Dorn files lawsuit on local levy spending | Office of the Superintendent of Public Instruction

Today, I filed a lawsuit against seven school districts, demanding that they stop using special levies to pay supplemental contracts for teachers. This is not a step I want to take. But four years after McCleary v. Washington, the Legislature has failed to provide adequate education funding and it has failed to create an equitable funding system.

Today, I filed a lawsuit against seven school districts, demanding that they stop using special levies to pay supplemental contracts for teachers.

This is not a step I want to take. But four years after McCleary v. Washington, the Legislature has failed to provide adequate education funding and it has failed to create an equitable funding system.

The result? Many districts use local levies to pay teacher salaries.

I get that. Districts are merely playing the hand they have been dealt by the Legislature. They are doing the best they can to fulfill their obligation to all students.

Unfortunately, using local levies to pay for basic education costs – which includes some teacher salaries – is unconstitutional.

It’s also unequal. Teacher pay varies widely from one district to the next, often even neighboring districts. Wealthy districts have their pick of the best teachers by offering them better pay for the same work.

Teachers are the most important element in student learning. Wealthy districts are able to attract and retain better qualified teachers by offering higher pay. Paying some of them more than others creates inequitable educational opportunities for students.

This isn’t my opinion alone. In a blog item on education funding, Sen. Andy Hill (R-Redmond), the Ways & Means Committee Chairman, wrote that “the obligation of financing and providing revenues for our children’s education needs to be equitably borne across the state, not subject to the whims of one’s ZIP code.”

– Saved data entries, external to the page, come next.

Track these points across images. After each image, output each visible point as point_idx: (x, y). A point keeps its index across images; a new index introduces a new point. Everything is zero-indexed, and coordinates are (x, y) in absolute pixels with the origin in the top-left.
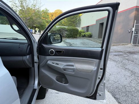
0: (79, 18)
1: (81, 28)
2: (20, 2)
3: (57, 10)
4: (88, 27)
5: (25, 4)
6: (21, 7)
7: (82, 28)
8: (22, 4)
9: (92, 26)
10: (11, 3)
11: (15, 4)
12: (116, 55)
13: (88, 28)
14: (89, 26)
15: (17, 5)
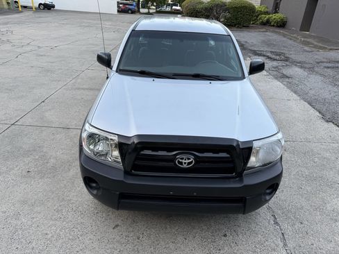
1: (260, 2)
7: (263, 1)
13: (278, 1)
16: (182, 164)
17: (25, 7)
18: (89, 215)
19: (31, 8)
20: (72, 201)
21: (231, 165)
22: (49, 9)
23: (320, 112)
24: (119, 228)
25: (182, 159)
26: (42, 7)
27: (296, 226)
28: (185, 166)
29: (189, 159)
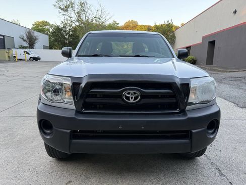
0: (171, 34)
3: (129, 21)
4: (188, 48)
5: (84, 16)
6: (78, 21)
9: (196, 45)
10: (65, 16)
12: (231, 80)
14: (190, 47)
15: (73, 19)
16: (129, 100)
17: (20, 60)
18: (44, 174)
19: (24, 60)
20: (30, 164)
21: (173, 100)
22: (36, 60)
23: (234, 103)
24: (71, 183)
25: (129, 93)
26: (32, 59)
27: (241, 176)
28: (132, 101)
29: (135, 93)
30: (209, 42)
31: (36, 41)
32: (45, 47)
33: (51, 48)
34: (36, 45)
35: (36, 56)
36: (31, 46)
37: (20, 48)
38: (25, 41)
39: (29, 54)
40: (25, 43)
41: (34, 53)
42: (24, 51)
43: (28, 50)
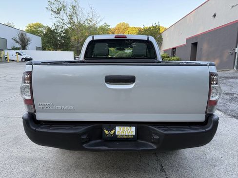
0: (159, 36)
1: (163, 52)
2: (69, 17)
3: (121, 23)
5: (76, 18)
6: (70, 23)
7: (165, 51)
8: (71, 19)
9: (181, 47)
10: (57, 19)
11: (62, 20)
13: (174, 50)
14: (175, 48)
15: (65, 22)
17: (12, 60)
19: (16, 61)
26: (24, 60)
30: (192, 44)
31: (29, 43)
32: (38, 49)
33: (44, 49)
34: (29, 47)
35: (28, 57)
36: (24, 47)
37: (13, 49)
38: (17, 42)
39: (21, 55)
40: (17, 44)
41: (26, 54)
42: (16, 52)
43: (20, 51)
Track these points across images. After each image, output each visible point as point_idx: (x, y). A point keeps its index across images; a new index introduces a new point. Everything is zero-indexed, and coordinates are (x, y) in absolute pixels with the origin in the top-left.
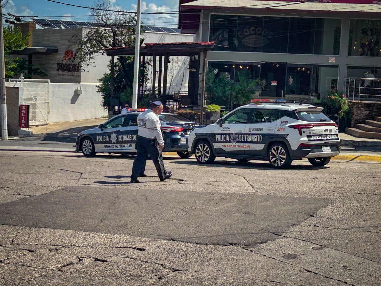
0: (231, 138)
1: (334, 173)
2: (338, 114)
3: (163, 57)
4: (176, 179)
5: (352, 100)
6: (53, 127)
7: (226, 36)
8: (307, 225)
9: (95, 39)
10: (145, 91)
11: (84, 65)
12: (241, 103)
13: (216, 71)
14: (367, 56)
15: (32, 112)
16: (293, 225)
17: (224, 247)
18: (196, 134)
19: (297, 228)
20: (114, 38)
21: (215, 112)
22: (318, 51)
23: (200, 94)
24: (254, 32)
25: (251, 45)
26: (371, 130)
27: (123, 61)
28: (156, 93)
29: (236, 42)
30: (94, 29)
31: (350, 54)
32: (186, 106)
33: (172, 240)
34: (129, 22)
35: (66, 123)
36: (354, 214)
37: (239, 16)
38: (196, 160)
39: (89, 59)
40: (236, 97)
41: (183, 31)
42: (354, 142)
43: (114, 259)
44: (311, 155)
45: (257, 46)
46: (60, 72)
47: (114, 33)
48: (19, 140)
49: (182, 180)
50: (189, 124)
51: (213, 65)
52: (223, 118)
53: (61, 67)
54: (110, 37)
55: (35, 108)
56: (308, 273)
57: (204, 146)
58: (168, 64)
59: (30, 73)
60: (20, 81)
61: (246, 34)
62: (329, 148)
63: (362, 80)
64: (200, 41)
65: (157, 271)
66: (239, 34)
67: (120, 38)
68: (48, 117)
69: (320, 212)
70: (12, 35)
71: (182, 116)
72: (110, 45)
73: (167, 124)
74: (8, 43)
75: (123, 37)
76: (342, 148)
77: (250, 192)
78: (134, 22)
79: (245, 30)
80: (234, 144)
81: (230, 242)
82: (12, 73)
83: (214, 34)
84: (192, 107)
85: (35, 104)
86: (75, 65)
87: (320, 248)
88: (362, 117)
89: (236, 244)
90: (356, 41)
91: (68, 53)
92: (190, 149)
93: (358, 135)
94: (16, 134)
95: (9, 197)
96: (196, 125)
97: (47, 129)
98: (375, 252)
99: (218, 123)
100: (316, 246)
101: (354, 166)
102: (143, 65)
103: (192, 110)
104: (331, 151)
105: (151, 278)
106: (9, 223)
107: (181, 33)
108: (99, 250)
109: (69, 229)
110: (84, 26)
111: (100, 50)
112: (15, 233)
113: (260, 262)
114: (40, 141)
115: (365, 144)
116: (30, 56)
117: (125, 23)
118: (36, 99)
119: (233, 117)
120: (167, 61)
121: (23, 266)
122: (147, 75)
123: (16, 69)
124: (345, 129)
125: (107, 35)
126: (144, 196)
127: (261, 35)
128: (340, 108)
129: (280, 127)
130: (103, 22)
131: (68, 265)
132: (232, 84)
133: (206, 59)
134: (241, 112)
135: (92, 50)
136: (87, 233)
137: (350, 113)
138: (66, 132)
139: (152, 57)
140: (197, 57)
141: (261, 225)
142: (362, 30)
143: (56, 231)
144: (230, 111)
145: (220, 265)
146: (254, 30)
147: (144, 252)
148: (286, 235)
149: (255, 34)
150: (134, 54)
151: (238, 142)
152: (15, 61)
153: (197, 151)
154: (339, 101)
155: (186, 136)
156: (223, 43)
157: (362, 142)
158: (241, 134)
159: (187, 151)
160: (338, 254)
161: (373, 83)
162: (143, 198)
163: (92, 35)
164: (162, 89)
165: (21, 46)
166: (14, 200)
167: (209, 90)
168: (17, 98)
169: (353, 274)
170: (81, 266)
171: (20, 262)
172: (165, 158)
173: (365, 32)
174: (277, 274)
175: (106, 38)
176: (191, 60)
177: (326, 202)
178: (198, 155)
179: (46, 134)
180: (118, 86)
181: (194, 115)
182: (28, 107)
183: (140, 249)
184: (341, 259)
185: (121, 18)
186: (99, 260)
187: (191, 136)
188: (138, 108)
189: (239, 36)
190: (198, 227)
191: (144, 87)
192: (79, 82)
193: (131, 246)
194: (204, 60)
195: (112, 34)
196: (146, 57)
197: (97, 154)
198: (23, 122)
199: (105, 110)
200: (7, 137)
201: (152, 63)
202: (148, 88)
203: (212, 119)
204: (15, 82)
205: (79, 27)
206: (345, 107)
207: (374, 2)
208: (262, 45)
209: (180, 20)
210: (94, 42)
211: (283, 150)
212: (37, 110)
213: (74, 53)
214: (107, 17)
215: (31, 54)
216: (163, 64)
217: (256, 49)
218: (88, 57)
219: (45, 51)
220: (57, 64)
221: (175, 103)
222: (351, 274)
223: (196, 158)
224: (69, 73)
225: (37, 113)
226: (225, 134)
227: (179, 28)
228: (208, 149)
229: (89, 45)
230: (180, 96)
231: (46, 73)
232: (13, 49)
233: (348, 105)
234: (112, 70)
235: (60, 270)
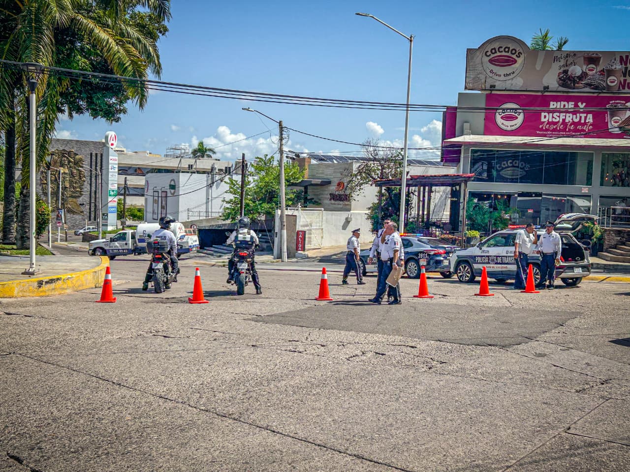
0: (490, 259)
1: (585, 291)
2: (591, 240)
3: (427, 188)
4: (440, 295)
5: (604, 226)
6: (327, 250)
7: (485, 167)
8: (557, 332)
9: (365, 172)
10: (410, 218)
11: (354, 195)
12: (500, 229)
13: (476, 200)
14: (618, 186)
15: (308, 237)
16: (544, 332)
17: (484, 347)
18: (457, 256)
19: (548, 335)
20: (382, 171)
21: (475, 237)
22: (572, 182)
23: (461, 221)
24: (511, 165)
25: (508, 177)
26: (622, 255)
27: (389, 191)
28: (420, 220)
29: (495, 173)
30: (363, 162)
31: (602, 184)
32: (448, 232)
33: (439, 341)
34: (395, 157)
35: (338, 247)
36: (599, 325)
37: (498, 151)
38: (458, 280)
39: (359, 190)
40: (495, 224)
41: (446, 164)
42: (605, 265)
43: (390, 353)
44: (563, 275)
45: (514, 177)
46: (333, 202)
47: (382, 166)
48: (297, 262)
49: (446, 296)
50: (451, 248)
51: (473, 195)
52: (482, 242)
53: (334, 197)
54: (378, 170)
55: (311, 234)
56: (555, 368)
57: (465, 267)
58: (432, 194)
59: (305, 202)
60: (297, 210)
61: (504, 166)
62: (580, 269)
63: (613, 209)
64: (461, 173)
65: (427, 362)
66: (497, 166)
67: (387, 171)
68: (321, 241)
69: (569, 322)
70: (290, 169)
71: (444, 241)
72: (378, 177)
73: (431, 247)
74: (288, 176)
75: (390, 170)
76: (592, 270)
77: (507, 305)
78: (400, 156)
79: (503, 163)
80: (493, 265)
81: (489, 343)
82: (290, 203)
83: (473, 167)
84: (453, 233)
85: (310, 230)
86: (346, 195)
87: (566, 350)
88: (613, 243)
89: (494, 345)
90: (608, 173)
91: (339, 184)
92: (452, 270)
93: (609, 259)
94: (294, 257)
95: (298, 306)
96: (458, 249)
97: (321, 252)
98: (615, 353)
99: (478, 247)
100: (563, 348)
101: (604, 286)
102: (408, 195)
103: (454, 235)
104: (583, 272)
105: (423, 368)
106: (302, 325)
107: (443, 166)
108: (378, 347)
109: (351, 330)
110: (354, 161)
111: (369, 181)
112: (308, 333)
113: (514, 358)
114: (316, 263)
115: (616, 267)
116: (306, 188)
117: (392, 157)
118: (311, 226)
119: (492, 242)
120: (430, 191)
121: (319, 356)
122: (412, 204)
123: (294, 199)
124: (597, 253)
125: (376, 168)
126: (413, 307)
127: (518, 167)
128: (593, 234)
129: (534, 250)
130: (372, 157)
131: (354, 356)
132: (491, 212)
133: (466, 190)
134: (498, 237)
135: (362, 181)
136: (367, 334)
137: (602, 239)
138: (339, 255)
139: (417, 187)
140: (458, 187)
141: (516, 331)
142: (614, 162)
143: (342, 332)
144: (488, 236)
145: (480, 360)
146: (511, 163)
147: (416, 349)
148: (538, 339)
149: (513, 166)
150: (401, 185)
151: (497, 263)
152: (292, 192)
153: (459, 271)
154: (592, 228)
155: (448, 258)
156: (483, 175)
157: (613, 265)
158: (499, 256)
159: (449, 272)
160: (581, 354)
161: (625, 211)
162: (412, 308)
163: (362, 168)
164: (425, 217)
165: (298, 178)
166: (303, 308)
167: (470, 218)
168: (295, 225)
169: (593, 369)
170: (365, 358)
171: (316, 353)
172: (429, 278)
173: (616, 165)
174: (528, 368)
175: (374, 171)
176: (452, 189)
177: (574, 315)
178: (459, 275)
179: (320, 257)
180: (385, 214)
181: (456, 240)
182: (304, 232)
183: (412, 347)
184: (584, 357)
185: (389, 153)
186: (379, 354)
187: (453, 258)
188: (404, 233)
189: (498, 168)
190: (461, 331)
191: (409, 215)
192: (349, 210)
193: (404, 344)
194: (465, 190)
195: (380, 168)
196: (411, 188)
197: (368, 274)
198: (300, 245)
199: (374, 235)
200: (286, 259)
201: (416, 193)
202: (412, 216)
203: (472, 243)
204: (293, 211)
205: (350, 161)
206: (598, 234)
207: (625, 137)
208: (519, 177)
209: (442, 154)
210: (364, 175)
211: (538, 271)
212: (312, 236)
213: (346, 184)
214: (375, 152)
215: (306, 186)
216: (426, 194)
217: (513, 181)
218: (358, 188)
219: (319, 183)
220: (330, 194)
221: (437, 229)
222: (592, 369)
223: (458, 278)
224: (341, 202)
225: (312, 238)
226: (484, 256)
227: (442, 161)
228: (469, 270)
229: (359, 177)
230: (442, 223)
231: (319, 202)
232: (292, 181)
233: (600, 231)
234: (380, 200)
235: (348, 360)
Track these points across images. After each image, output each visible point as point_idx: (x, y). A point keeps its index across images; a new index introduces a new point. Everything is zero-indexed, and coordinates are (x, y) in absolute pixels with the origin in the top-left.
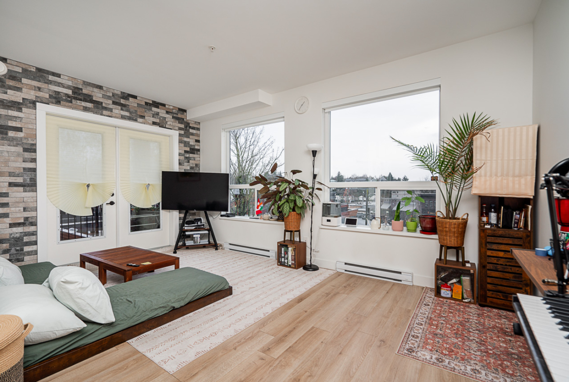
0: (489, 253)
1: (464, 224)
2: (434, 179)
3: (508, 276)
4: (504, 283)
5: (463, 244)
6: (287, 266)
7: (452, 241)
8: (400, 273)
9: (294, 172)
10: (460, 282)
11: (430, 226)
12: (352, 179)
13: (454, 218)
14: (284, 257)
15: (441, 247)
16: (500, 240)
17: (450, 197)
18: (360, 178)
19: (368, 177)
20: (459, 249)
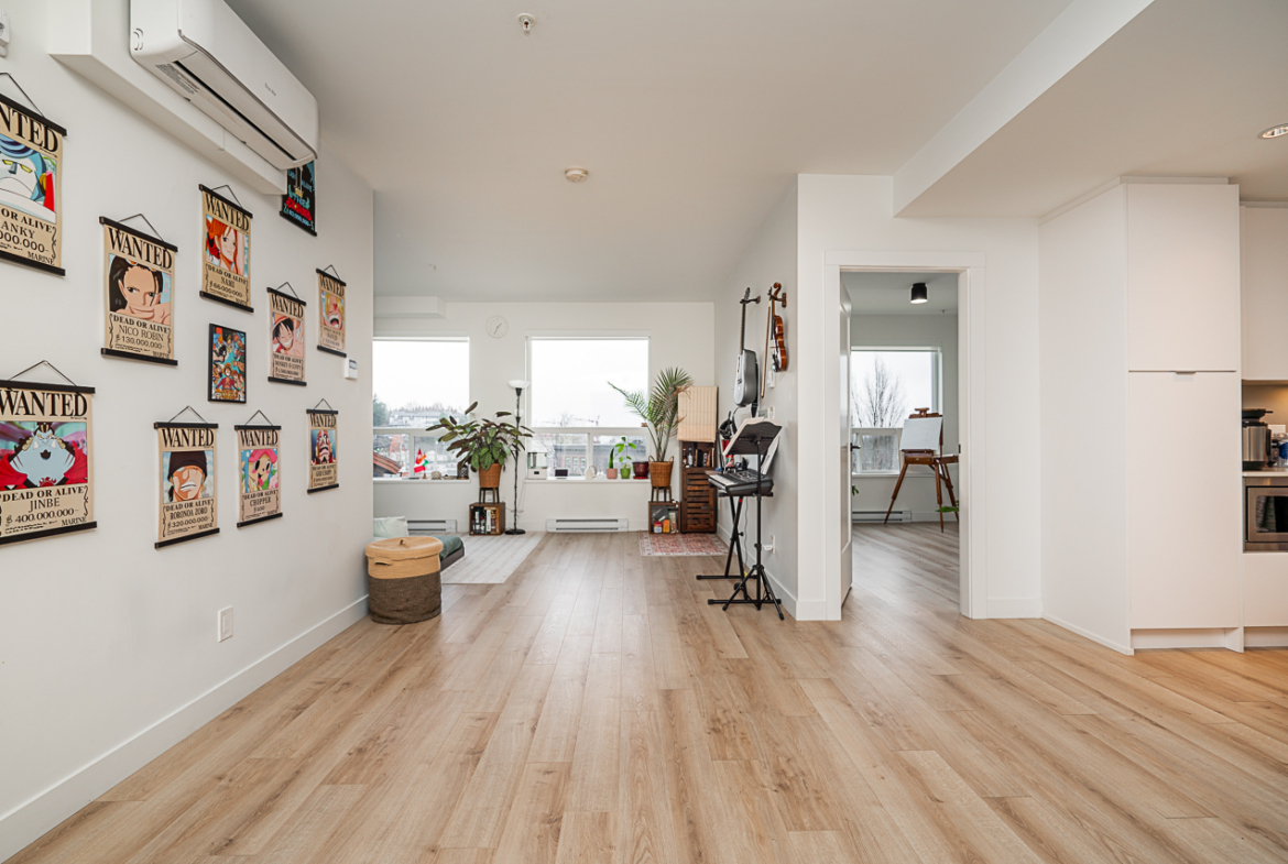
0: (689, 488)
1: (671, 465)
2: (644, 425)
3: (700, 505)
4: (698, 511)
5: (669, 482)
6: (484, 534)
7: (662, 483)
8: (616, 521)
9: (500, 414)
10: (668, 518)
11: (642, 471)
12: (407, 411)
13: (662, 461)
14: (480, 524)
15: (654, 488)
16: (696, 477)
17: (660, 444)
18: (427, 410)
19: (446, 408)
20: (667, 488)
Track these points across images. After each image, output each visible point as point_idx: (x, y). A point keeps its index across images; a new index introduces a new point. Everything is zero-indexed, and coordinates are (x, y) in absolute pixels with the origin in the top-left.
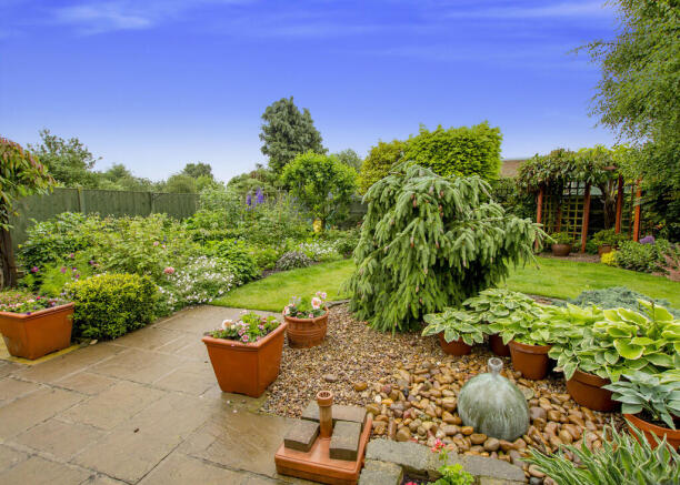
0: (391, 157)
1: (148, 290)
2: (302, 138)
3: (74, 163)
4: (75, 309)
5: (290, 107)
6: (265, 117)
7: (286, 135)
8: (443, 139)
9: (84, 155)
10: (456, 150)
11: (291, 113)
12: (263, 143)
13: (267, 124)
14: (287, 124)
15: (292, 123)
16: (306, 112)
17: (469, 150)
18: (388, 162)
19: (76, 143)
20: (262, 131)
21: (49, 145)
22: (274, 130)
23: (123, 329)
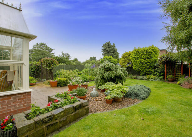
0: (127, 56)
1: (67, 80)
2: (111, 51)
3: (66, 59)
4: (58, 82)
5: (109, 44)
6: (103, 47)
7: (107, 51)
8: (138, 51)
9: (69, 56)
10: (142, 54)
11: (109, 45)
12: (103, 53)
13: (103, 48)
14: (107, 48)
15: (109, 48)
16: (114, 44)
17: (145, 54)
18: (127, 57)
19: (68, 54)
20: (102, 50)
21: (63, 55)
22: (104, 50)
23: (63, 86)
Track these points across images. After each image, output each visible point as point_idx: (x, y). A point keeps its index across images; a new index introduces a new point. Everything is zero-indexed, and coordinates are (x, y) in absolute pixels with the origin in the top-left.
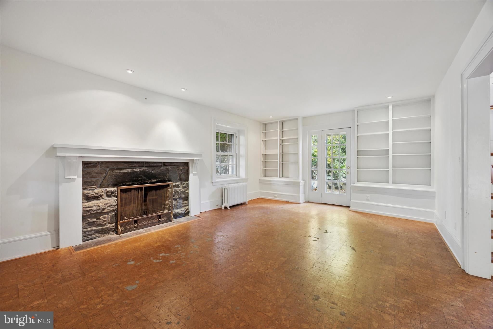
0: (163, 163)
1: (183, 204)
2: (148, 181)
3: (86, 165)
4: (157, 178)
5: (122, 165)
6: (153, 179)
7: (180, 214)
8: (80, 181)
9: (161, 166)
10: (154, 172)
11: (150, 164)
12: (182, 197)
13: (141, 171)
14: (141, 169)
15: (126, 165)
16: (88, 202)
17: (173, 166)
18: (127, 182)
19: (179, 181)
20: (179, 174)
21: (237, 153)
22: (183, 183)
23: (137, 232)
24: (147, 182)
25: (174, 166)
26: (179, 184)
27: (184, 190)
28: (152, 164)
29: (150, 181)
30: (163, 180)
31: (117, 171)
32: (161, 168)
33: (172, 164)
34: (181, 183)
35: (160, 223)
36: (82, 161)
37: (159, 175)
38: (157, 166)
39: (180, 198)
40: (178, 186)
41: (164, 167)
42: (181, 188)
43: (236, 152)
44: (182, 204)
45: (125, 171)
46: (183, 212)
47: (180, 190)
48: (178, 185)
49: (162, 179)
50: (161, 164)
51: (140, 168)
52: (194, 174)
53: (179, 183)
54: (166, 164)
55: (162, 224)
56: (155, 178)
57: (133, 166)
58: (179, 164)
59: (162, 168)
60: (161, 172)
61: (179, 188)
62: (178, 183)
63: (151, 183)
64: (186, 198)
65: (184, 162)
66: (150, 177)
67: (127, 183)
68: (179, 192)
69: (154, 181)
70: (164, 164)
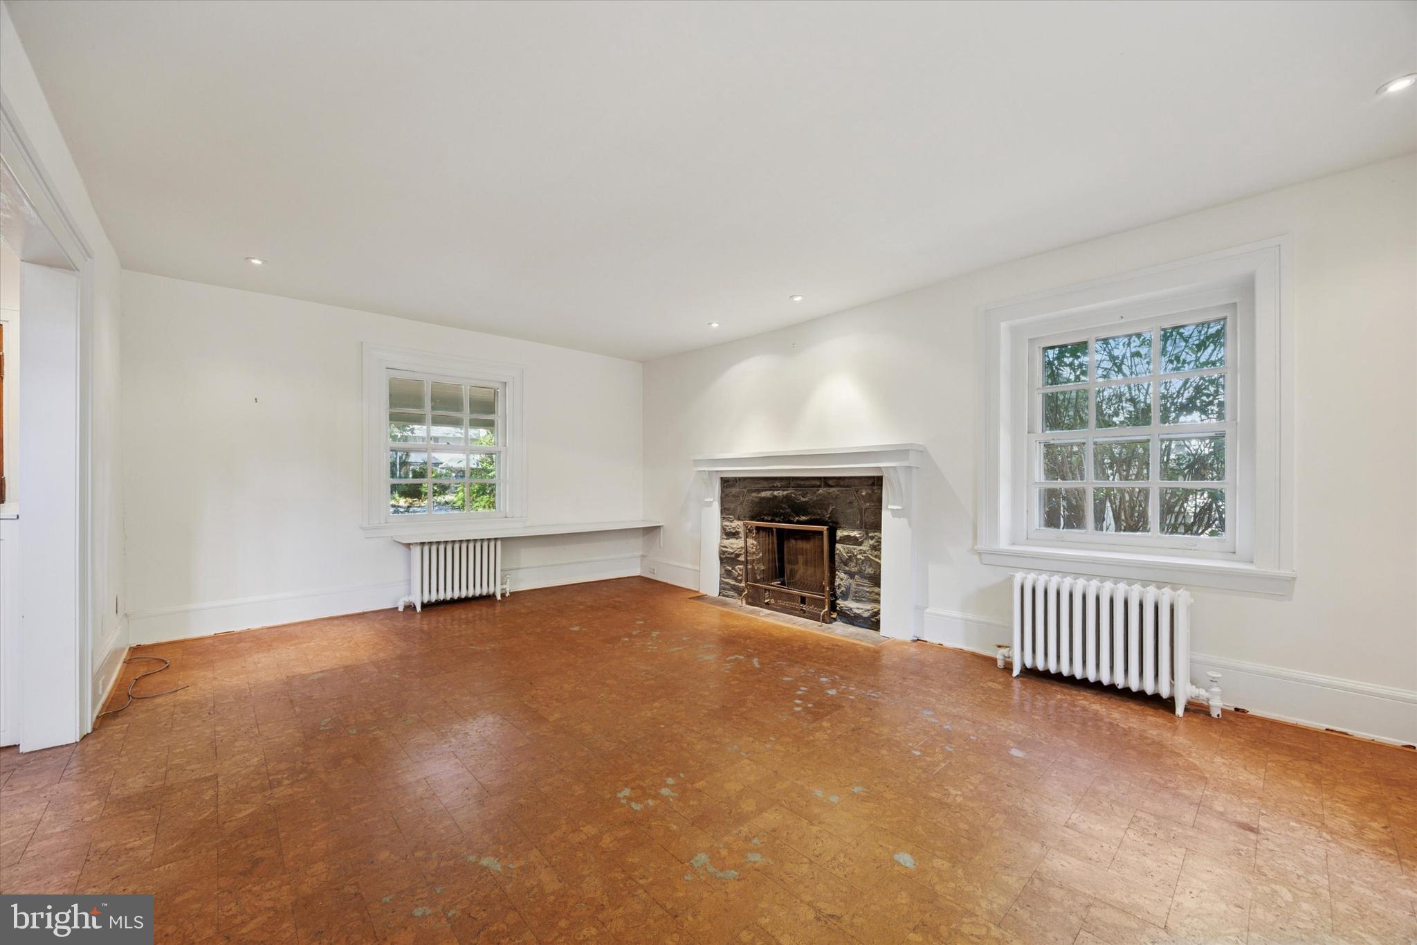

From district superintendents to newspaper editorial boards, the same message emerges: The current system is unfair and illegal, and it leads to advantages and disadvantages.

It must stop.

Some may be critical of my lawsuit, especially those from wealthy districts who benefit from the status quo. As your state superintendent, I have not taken this step lightly. Instead of blaming the messenger, critics should demand legislators and the Governor fulfill the constitutional obligations they have shirked for too many years.

The Supreme Court’s $100,000-per-day fine has been ignored and even disdained. That attitude is not surprising. It wasn’t the Supreme Court that persuaded legislators to pass the Basic Education Act in 1977. It was double levy failures in Seattle.

And it wasn’t the Supreme Court that convinced legislators to vote for a major tax increase in 1982, despite campaign promises to the contrary. Proposed school funding cuts created a public outcry that led to the tax increase.

McCleary was a judgment against the state, not against districts. The case dealt with insufficient state funding. My lawsuit deals with the unconstitutional result of the funding problem: the use of local funding for basic education. Both are essential problems that my lawsuit solves.

I urge everyone who cares about the future of our children to join in the fight for full and equitable state funding of basic education that can be sustained for generations to come.

The time has come to act, and act decisively.